Sollte es zur Zulassung der PID kommen, wäre dies eine bioethische Zäsur. Bisher unterlagen künstlich gezeugte Embryonen in Deutschland einem besonderen Schutz.

D ie Bundestagsdebatten über bioethische Fragestellungen lassen sich zu Recht als Sternstunden des Parlaments bezeichnen. Der Grund ist banal: Wie auch am Donnerstag bei der Debatte über die Präimplantationsdiagnostik (PID) wird dann zumeist der Fraktionszwang vorübergehend aufgehoben. Die gewählten Volksvertreter, die von der Verfassung her ja eigentlich nur ihrem eigenen Gewissen verantwortlich sind, dürfen ohne Druck ihrer Fraktionsführung frei reden und entscheiden.

Sogar Bündnisse in Form von gemeinsamen fraktionsübergreifenden Gesetzentwürfen sind da plötzlich erlaubt. Bei anderen Themen, für die der Fraktionszwang gilt - selbst wenn sie weitaus weniger wichtig sind -, könnte dieses Verhalten ganz schnell das Ende der politischen Karriere eines Abgeordneten bedeuten. Bei der Bundestagsdebatte über die PID drängte sich wieder einmal die Frage auf: Warum nur wird eine Gewissensentscheidung nicht viel öfter erlaubt? Der Gesellschaft würde das jedenfalls guttun.
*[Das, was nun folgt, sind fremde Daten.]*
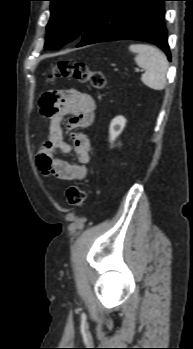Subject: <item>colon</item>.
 <instances>
[{
	"label": "colon",
	"instance_id": "colon-1",
	"mask_svg": "<svg viewBox=\"0 0 193 349\" xmlns=\"http://www.w3.org/2000/svg\"><path fill=\"white\" fill-rule=\"evenodd\" d=\"M61 77H71L75 80L89 84L95 89H104L107 85L105 75L100 71H91L85 63L73 60H60L49 72V79L55 80ZM58 91H48L40 99V106L46 113L54 112L58 100ZM70 205L81 207L86 199L85 192L78 186H70L66 192Z\"/></svg>",
	"mask_w": 193,
	"mask_h": 349
}]
</instances>
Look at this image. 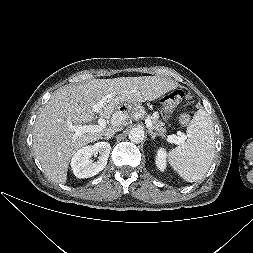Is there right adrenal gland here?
I'll list each match as a JSON object with an SVG mask.
<instances>
[{"instance_id":"obj_1","label":"right adrenal gland","mask_w":253,"mask_h":253,"mask_svg":"<svg viewBox=\"0 0 253 253\" xmlns=\"http://www.w3.org/2000/svg\"><path fill=\"white\" fill-rule=\"evenodd\" d=\"M110 138H113V135H112V136H109V137H105L104 139L109 140Z\"/></svg>"}]
</instances>
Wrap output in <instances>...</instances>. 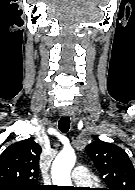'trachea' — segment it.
<instances>
[{"label": "trachea", "mask_w": 135, "mask_h": 190, "mask_svg": "<svg viewBox=\"0 0 135 190\" xmlns=\"http://www.w3.org/2000/svg\"><path fill=\"white\" fill-rule=\"evenodd\" d=\"M70 128V118L69 117H61L59 120V129L62 133L68 132Z\"/></svg>", "instance_id": "trachea-1"}]
</instances>
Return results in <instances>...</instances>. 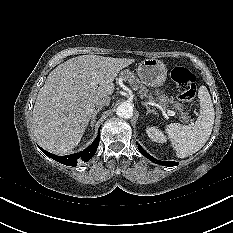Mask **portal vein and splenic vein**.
<instances>
[{
	"instance_id": "18ae733b",
	"label": "portal vein and splenic vein",
	"mask_w": 233,
	"mask_h": 233,
	"mask_svg": "<svg viewBox=\"0 0 233 233\" xmlns=\"http://www.w3.org/2000/svg\"><path fill=\"white\" fill-rule=\"evenodd\" d=\"M90 85H91L92 87H96V86H97V82H96L95 76H94L93 74H92V81H91ZM167 114H168L169 116H175V115H176V112H175V111H172V110H167Z\"/></svg>"
}]
</instances>
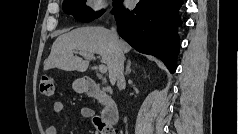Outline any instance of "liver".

Nicht banal ist hingegen die Frage, die im Bundestag jetzt zur Entscheidung ansteht: Soll die PID in Zukunft gesetzlich erlaubt sein und, wenn ja, in welcher Form? Soll es eine Einschränkung nur bei lebensbedrohlichen Erbkrankheiten geben, oder soll die Embryonenselektion zum Beispiel wie in Großbritannien auch bei Erbkrankheiten zulässig sein, die erst im fortgeschrittenen Alter und dann auch nur vielleicht auftreten?

Bild: taz

WOLFGANG LÖHR ist Wissenschaftsredakteur der taz.

Sollte es zu einer gesetzlichen Zulassung der PID kommen, würde dies eine bioethische Zäsur für Deutschland bedeuten. Denn bisher galt im Deutschen Bundestag: Auch künstlich gezeugte Embryonen in der Petrischale unterliegen einem besonderen Schutz, sie dürfen nicht vernichtet werden. Das war der Grundgedanke, auf dem das Embryonenschutzgesetz aus dem Jahr 1991 aufbaute.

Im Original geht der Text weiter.